Nice and long summer days provide us with many opportunities to enjoy outdoor activities. Natural sunlight is essential to good health as it will help our bodies produce Vitamin D, but too much sun could damage our skin permanently.
Are you in the high-risk group for developing long-term skin damages? Ask yourself the following, do you have…
- A job that requires you to work outside
- Fair complexion skin
- Darker skin tone but does not often use any sun protection
- Skin that itches and becomes red easily after slight exposure
- Abundance of moles and freckles
- A love for outdoor activities
Lower Mainland Summers can be deceiving though as the breeze tends to make us feel cooler in the average 20-25 degree weather. However, we also tend to stay longer in the sun since we don’t feel the heat as much.

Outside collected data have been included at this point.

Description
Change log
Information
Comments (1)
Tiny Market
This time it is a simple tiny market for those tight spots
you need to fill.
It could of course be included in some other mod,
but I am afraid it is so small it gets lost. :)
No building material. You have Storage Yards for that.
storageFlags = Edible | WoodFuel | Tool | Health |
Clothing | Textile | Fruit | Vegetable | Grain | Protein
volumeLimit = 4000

Workable Lifestyle Suggestion
- Note that there are several sunscreen ingredients that are harmful and toxic to the body 56% of sunscreens contain Oxybenzone which is added to help penetrate the outer layers of skin, but this chemical could lead to hormone alterations.
- Wear sunglasses, keep under shaded areas, use umbrellas and make canopies for outdoor activities
- Keep young children indoors during peak sun hours.

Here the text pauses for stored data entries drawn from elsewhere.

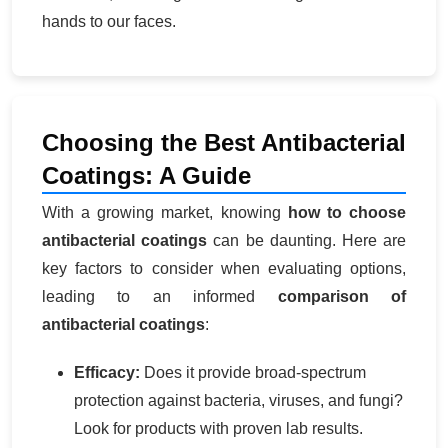
hands to our faces.
Choosing the Best Antibacterial
Coatings: A Guide
With a growing market, knowing
how to choose
antibacterial coatings
can be daunting. Here are
key factors to consider when evaluating options,
leading to an informed
comparison of
antibacterial coatings
:
Efficacy:
Does it provide broad-spectrum
protection against bacteria, viruses, and fungi?
Look for products with proven lab results.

- Use sunscreen with SPF15 or above on the skin before the first sun exposure, repeat applications after every two hours, after swimming or heavy sweating
- Keep babies out of direct sunlight, they burn much quicker than adults
- Don’t forget your face, ears and nose, they are the most missed areas
- Studies show that sunscreen with SPF 15 can block about 93% of all incoming UVB rays. SPF 30 blocks 97%. SPF 50 blocks 98%.
- Most people do not apply enough sunscreen so this might be the key factor to actual sunburns
- Do not apply spray-on sunscreen directly onto children, spray it on the hand first and rub in to skin.